Henning et al. (1996) grew sorghum in open-top field chambers maintained at atmospheric CO2 concentrations of approximately 355 and 710 ppm, after which some of the crop's leaf and stem tissues were applied to a Norfolk loamy sand and aerobically incubated for 70 days. This protocol revealed that the source of the plant residue, i.e., whether it was produced in ambient or CO2-enriched air, had no impact on soil carbon turnover, relative nitrogen mineralization, cumulative carbon and nitrogen mineralization or the ratio of mineralized carbon to mineralized nitrogen. Consequently, Henning et al. concluded that increasing atmospheric CO2 concentrations will likely have little effect on either the composition or decomposition of field residues of sorghum. Nevertheless, they also opined that "since CO2 enrichment results in increased photosynthetic carbon fixation, the possibility exists for increased soil carbon storage."

In a subsequent test of this hypothesis, Torbert et al. (1998) added residues of sorghum grown at ambient and twice-ambient atmospheric CO2 concentrations to soil plots exposed to normal air to see if the decomposition rates of the two types of residue differed. Some of the plots received equal amounts of the two types of residue, while others received larger amounts of the residue that was produced in the CO2-enriched air that were reflective of the greater amounts of biomass produced in that treatment. Then, measurements of carbon evolution from the soil plots were made at 3, 14, 30 and 60 days after the residue additions to indirectly determine how much carbon remained in the soil.

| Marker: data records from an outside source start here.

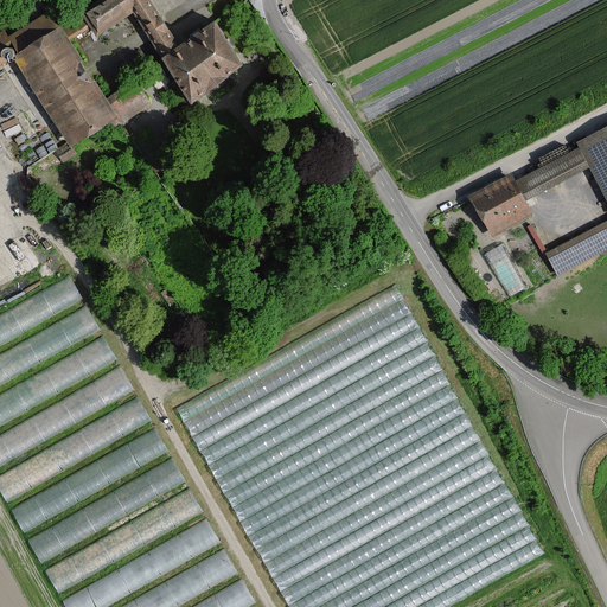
[(213,24),(198,34),(181,46),(149,0),(107,0),(85,16),(97,33),(121,18),(133,11),(165,57),(163,58),(191,100),(242,65),(213,24)]
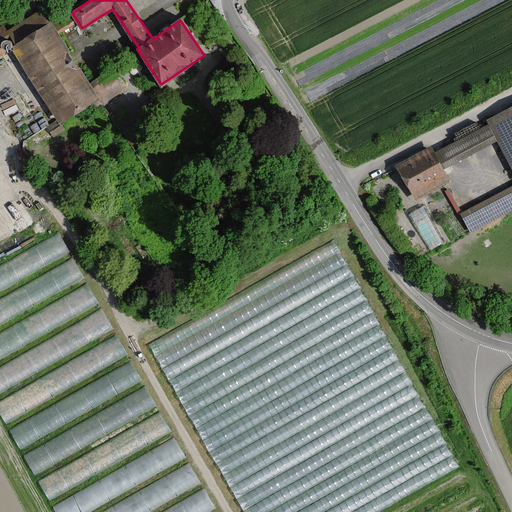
[(124,88),(112,69),(87,85),(49,24),(14,46),(2,28),(0,28),(0,54),(11,47),(58,122),(96,98),(99,103),(124,88)]
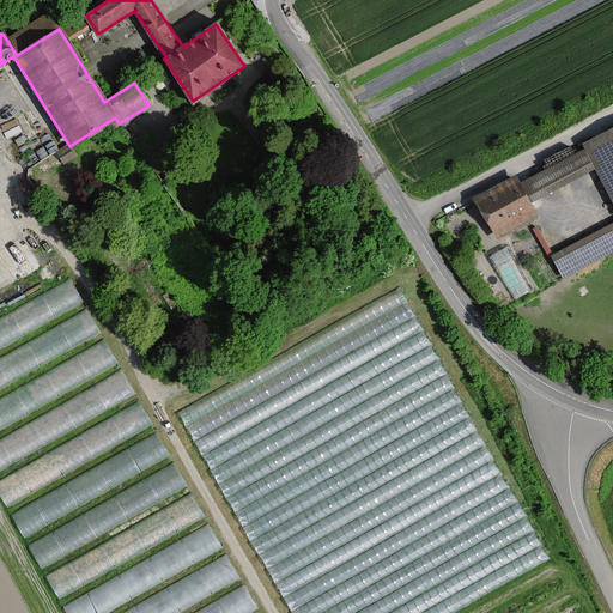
[(519,180),(530,201),(589,170),(612,214),(612,125),(575,145),(577,150),(519,180)]
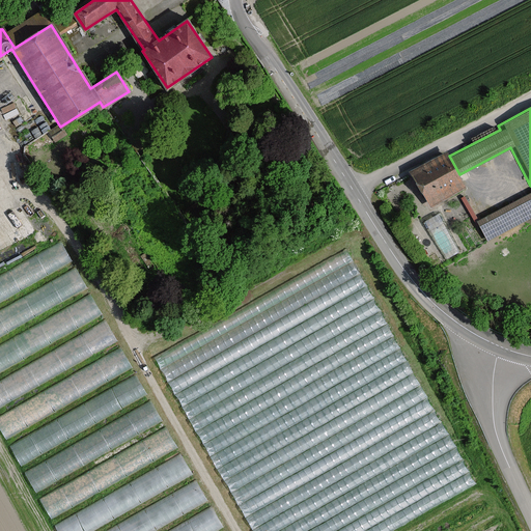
[(444,156),(407,176),(423,207),(460,187),(455,176),(444,156)]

In the case where equal amounts of the two types of residue were supplied to the soil plots, and at all measurement times with the exception of day 3, significantly lower amounts of carbon were lost from the soils that were amended with the crop residues that were produced in the elevated CO2 treatment. Even more impressive was the fact that when the soils that were amended with residues produced in the elevated CO2 treatment received an extra supply of such residues that was equal to the extra amount of biomass produced in that treatment, they always exhibited significantly less carbon evolution than that exhibited by the soils amended with the residues produced in ambient air. In fact, after 60 days the cumulative amount of carbon evolved from the greater amount of high-CO2-produced residues was about 40% less than that evolved from the smaller amount of ambient-air-produced residues, implying that considerably more carbon may well be sequestered in soils planted to sorghum in a CO2-enriched world of the future than is the case today.

In perhaps the longest such study of its type ever to be conducted on sorghum, Prior et al. (2004) grew the agriculturally-important C4 plant from seed to maturity for five consecutive growing seasons within open-top chambers maintained at atmospheric CO2 concentrations of either 360 or 720 ppm. The soil in which the plants grew had been fallow for more than 25 years prior to the start of the study and was located within a huge outdoor bin. At the end of each growing season, aboveground non-yield residues (stalks, chaff and 10% of the grain yield) were allowed to remain on the surfaces of the plots to simulate what occurs in no-tillage farming. Measurements of certain soil properties made at the end of the experiment were then compared with similar measurements conducted at the beginning of the study.

Among other things, the researchers found that the elevated CO2 treatment increased soil aggregate stability, which is known to promote belowground carbon sequestration, and that it increased total soil carbon content by fully 16%. These results were described by Prior et al. as "CO2-induced benefits," which they truly are, in and of their own right, but also because they have a tendency to slow the rate of rise of the air's CO2 concentration and somewhat mitigate the potential for global warming.

References
Henning, F.P., Wood, C.W., Rogers, H.H., Runion, G.B. and Prior, S.A. 1996. Composition and decomposition of soybean and sorghum tissues grown under elevated atmospheric carbon dioxide. Journal of Environmental Quality 25: 822-827.

Prior, S.A., Runion, G.B., Torbert, H.A. and Rogers, H.H. 2004. Elevated atmospheric CO2 in agroecosystems: Soil physical properties. Soil Science 169: 434-439.

Torbert, H.A., Prior, S.A., Rogers, H.H. and Runion, G.B. 1998. Crop residue decomposition as affected by growth under elevated atmospheric CO2. Soil Science 163: 412-419.